What is Vitamin C? Vitamin C, also known as ascorbic acid, is a water-soluble vitamin that cannot be made or stored by the human body. It is an essential nutrient that acts as an antioxidant, and therefore blocks some damage caused by free radicals, which may cause conditions such as cancer, heart disease, and arthritis. It also plays a role in immune function. Vitamin C is important in many enzymatic reactions, and it is a cofactor for the synthesis of many important biochemicals. It is needed for the growth and repair of body tissues and is needed to make collagen, which comprises the skin and blood vessels. Vitamin C is also needed for wound healing and bone and teeth maintenance.
Where is Vitamin C found? It is found mostly in fruits and vegetables, especially guava, red pepper, kiwi, broccoli, Brussels sprouts, papayas, strawberries, oranges, kale, spinach, tomatoes and mango. It is also found in some cuts of meat, such as liver.
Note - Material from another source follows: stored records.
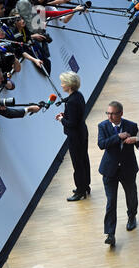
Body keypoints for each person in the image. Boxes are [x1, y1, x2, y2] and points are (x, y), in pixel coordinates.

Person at [98, 101, 139, 247]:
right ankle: (110, 233)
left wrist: (135, 139)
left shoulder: (132, 125)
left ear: (121, 114)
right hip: (109, 170)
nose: (110, 116)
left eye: (113, 113)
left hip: (128, 168)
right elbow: (101, 144)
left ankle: (132, 216)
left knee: (131, 194)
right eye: (108, 113)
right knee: (111, 201)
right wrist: (118, 136)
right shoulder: (103, 126)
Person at [55, 71, 90, 201]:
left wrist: (61, 119)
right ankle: (85, 185)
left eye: (63, 83)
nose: (61, 85)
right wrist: (66, 115)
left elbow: (72, 123)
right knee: (84, 160)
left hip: (75, 136)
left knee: (78, 163)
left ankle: (80, 190)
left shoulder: (71, 102)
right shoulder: (78, 96)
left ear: (69, 85)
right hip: (82, 132)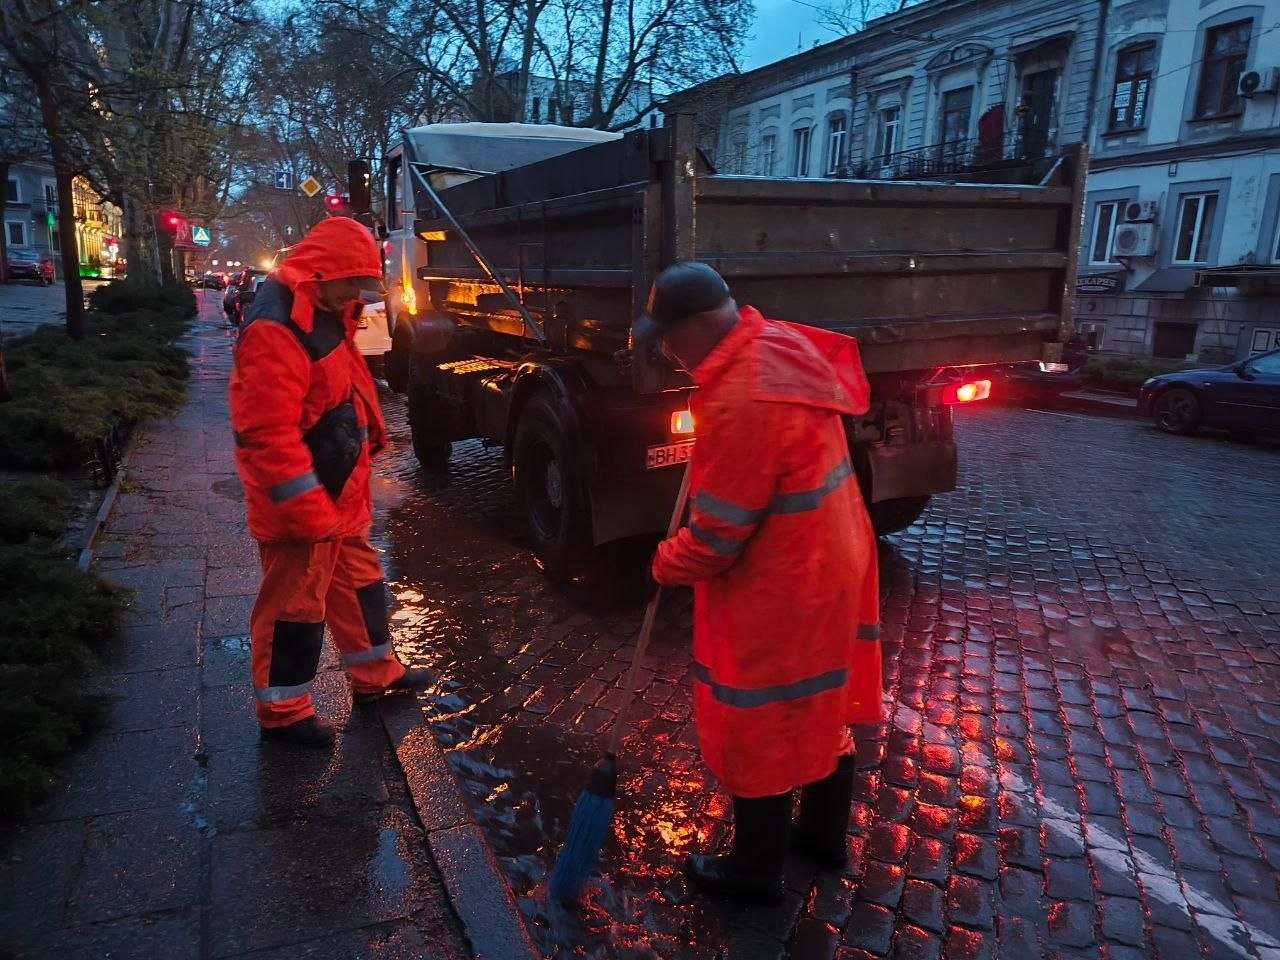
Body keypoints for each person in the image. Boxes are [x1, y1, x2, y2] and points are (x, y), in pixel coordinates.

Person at [642, 261, 882, 906]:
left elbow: (716, 541)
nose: (667, 351)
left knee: (757, 716)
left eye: (669, 337)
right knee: (819, 700)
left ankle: (754, 872)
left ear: (699, 325)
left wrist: (664, 562)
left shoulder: (742, 397)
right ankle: (823, 838)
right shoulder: (777, 343)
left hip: (785, 580)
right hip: (832, 558)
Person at [229, 217, 430, 748]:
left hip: (335, 490)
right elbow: (266, 433)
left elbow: (348, 386)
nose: (357, 296)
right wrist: (306, 508)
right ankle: (284, 713)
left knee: (359, 585)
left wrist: (368, 444)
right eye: (351, 284)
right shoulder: (277, 328)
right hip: (303, 502)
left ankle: (377, 675)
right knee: (293, 607)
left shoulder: (320, 310)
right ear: (322, 273)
What are the benefits of Vitamin C? Ensuring adequate vitamin C prevents and treats scurvy. Additionally, taking at least 200 mg of vitamin C per 30mg iron increases iron absorption. It has also been shown to be effective in reducing age-related macular degeneration, albuminuria, atherosclerosis and peripheral arterial disease, cancer, common cold, erythema, gallbladder disease, hypertension, lead toxicity, and improved physical performance and osteoarthritis.
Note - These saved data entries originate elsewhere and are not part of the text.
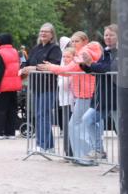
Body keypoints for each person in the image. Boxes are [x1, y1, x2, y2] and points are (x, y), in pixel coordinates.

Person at [38, 31, 103, 164]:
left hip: (87, 93)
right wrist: (52, 68)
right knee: (79, 124)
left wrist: (51, 67)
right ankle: (83, 156)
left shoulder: (85, 53)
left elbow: (69, 69)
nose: (73, 44)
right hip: (83, 93)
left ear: (85, 41)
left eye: (76, 41)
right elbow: (69, 71)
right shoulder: (82, 53)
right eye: (72, 41)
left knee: (78, 124)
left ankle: (86, 158)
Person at [19, 23, 63, 152]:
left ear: (52, 35)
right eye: (41, 31)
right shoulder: (36, 48)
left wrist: (33, 68)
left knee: (44, 115)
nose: (43, 34)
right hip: (36, 86)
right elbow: (27, 63)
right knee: (38, 115)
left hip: (48, 86)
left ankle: (46, 145)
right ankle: (43, 144)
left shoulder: (54, 49)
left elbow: (51, 65)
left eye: (46, 32)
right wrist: (23, 69)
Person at [79, 24, 117, 161]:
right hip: (103, 95)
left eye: (111, 35)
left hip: (116, 96)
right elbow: (98, 70)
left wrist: (91, 64)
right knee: (87, 119)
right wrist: (85, 65)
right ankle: (99, 150)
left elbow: (109, 68)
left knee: (121, 130)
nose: (107, 37)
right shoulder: (106, 51)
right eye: (106, 35)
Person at [0, 33, 22, 139]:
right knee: (12, 109)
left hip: (3, 86)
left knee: (0, 109)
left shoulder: (0, 53)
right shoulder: (15, 52)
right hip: (14, 86)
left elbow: (0, 72)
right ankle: (10, 132)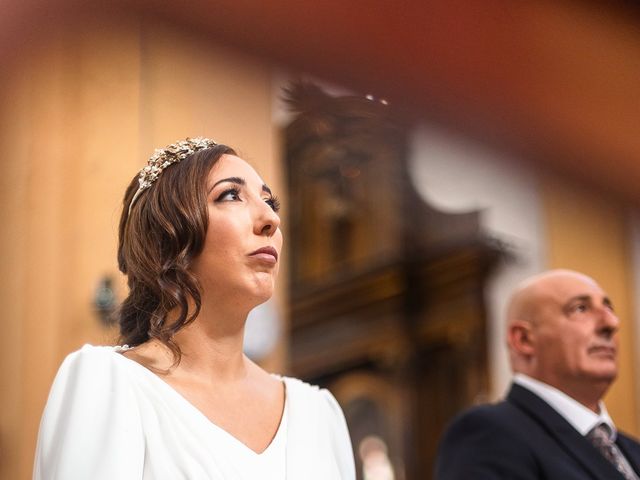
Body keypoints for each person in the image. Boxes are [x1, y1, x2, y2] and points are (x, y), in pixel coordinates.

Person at [33, 137, 356, 479]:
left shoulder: (317, 415)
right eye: (231, 195)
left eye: (270, 202)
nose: (270, 220)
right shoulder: (111, 384)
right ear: (168, 236)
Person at [435, 269, 640, 479]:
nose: (612, 323)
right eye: (580, 308)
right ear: (523, 339)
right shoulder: (487, 433)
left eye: (609, 308)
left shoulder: (633, 450)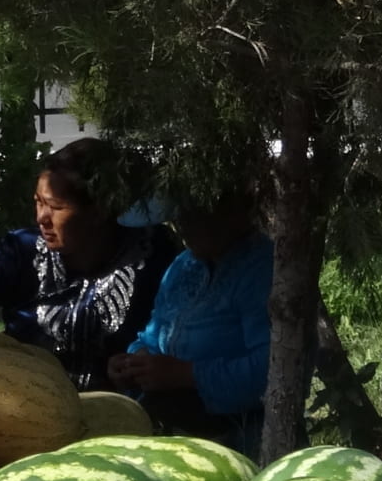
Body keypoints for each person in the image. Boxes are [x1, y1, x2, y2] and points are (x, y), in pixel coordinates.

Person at [0, 137, 177, 391]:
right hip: (18, 407)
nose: (41, 217)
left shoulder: (153, 257)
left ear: (99, 212)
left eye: (55, 207)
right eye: (38, 202)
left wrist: (139, 365)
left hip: (119, 416)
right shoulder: (21, 252)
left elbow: (182, 341)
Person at [108, 187, 272, 453]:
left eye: (192, 214)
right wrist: (134, 361)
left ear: (233, 211)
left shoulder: (264, 270)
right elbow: (152, 336)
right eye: (178, 215)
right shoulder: (183, 266)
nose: (182, 225)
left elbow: (273, 372)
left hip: (241, 442)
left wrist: (187, 375)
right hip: (175, 436)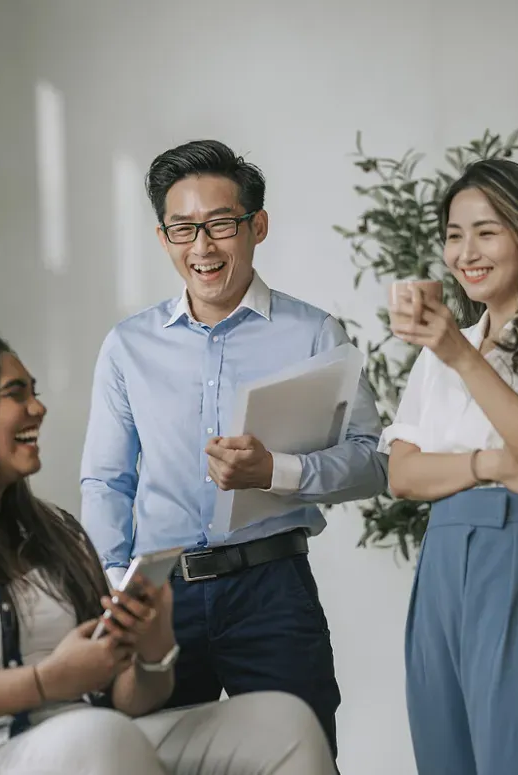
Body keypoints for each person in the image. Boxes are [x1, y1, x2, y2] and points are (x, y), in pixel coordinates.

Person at [80, 139, 388, 759]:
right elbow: (106, 481)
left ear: (257, 226)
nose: (202, 247)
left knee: (301, 757)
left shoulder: (313, 333)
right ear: (163, 236)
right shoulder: (128, 345)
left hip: (272, 589)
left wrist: (276, 470)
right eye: (182, 229)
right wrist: (121, 588)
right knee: (146, 760)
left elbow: (375, 460)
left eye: (220, 224)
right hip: (159, 595)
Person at [0, 332, 338, 775]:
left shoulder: (57, 535)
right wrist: (46, 682)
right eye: (16, 394)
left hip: (100, 736)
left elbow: (127, 700)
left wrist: (154, 648)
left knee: (284, 723)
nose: (38, 408)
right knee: (101, 737)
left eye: (35, 392)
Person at [379, 158, 518, 775]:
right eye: (454, 234)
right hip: (443, 563)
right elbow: (402, 474)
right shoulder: (446, 348)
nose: (465, 252)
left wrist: (460, 355)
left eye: (487, 231)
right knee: (443, 751)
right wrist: (493, 464)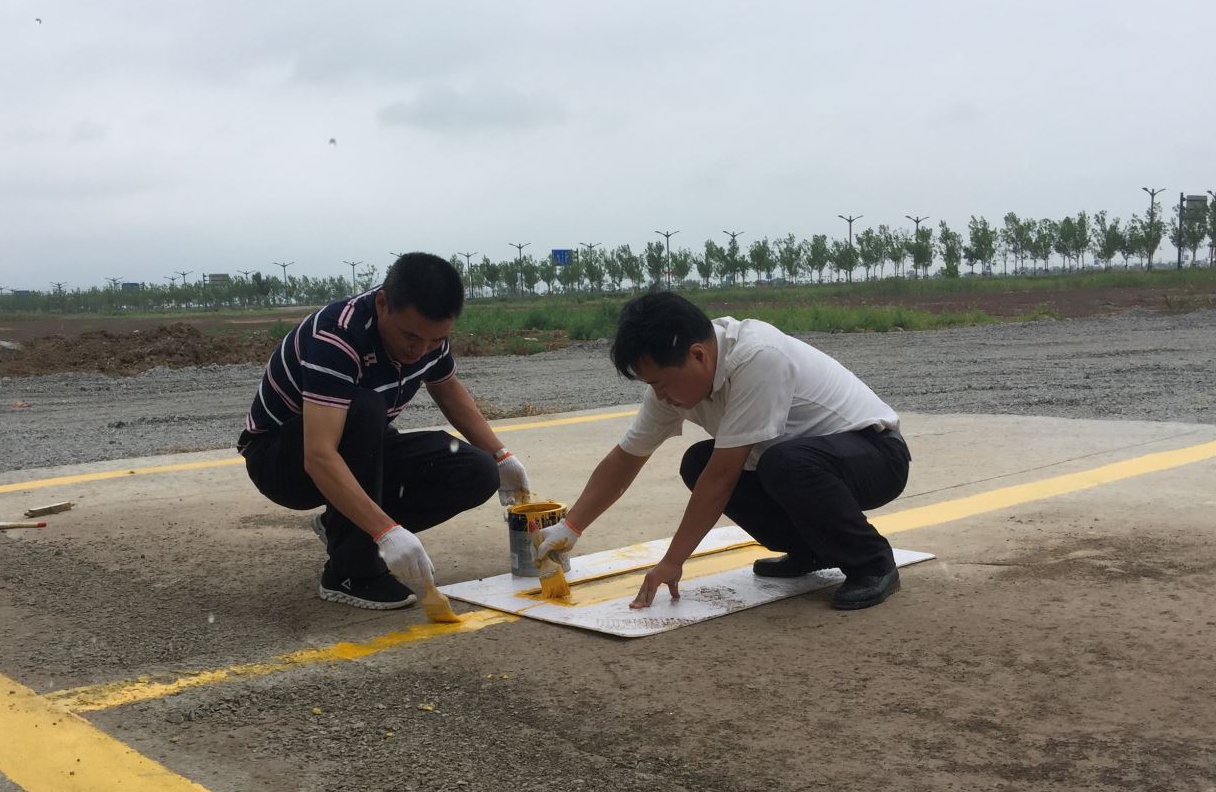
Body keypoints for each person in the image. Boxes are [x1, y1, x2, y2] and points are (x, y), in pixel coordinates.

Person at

Are there interactions between Vitamin C and food, herbs or other supplements? Some data shows that vitamin C increases serum chromium absorption. It also increases iron absorption. High doses of vitamin C have been shown to decrease serum copper levels. Other evidence suggests that vitamin B12 is destroyed by vitamin C supplements, so supplements should be taken at least 2 hours after meals.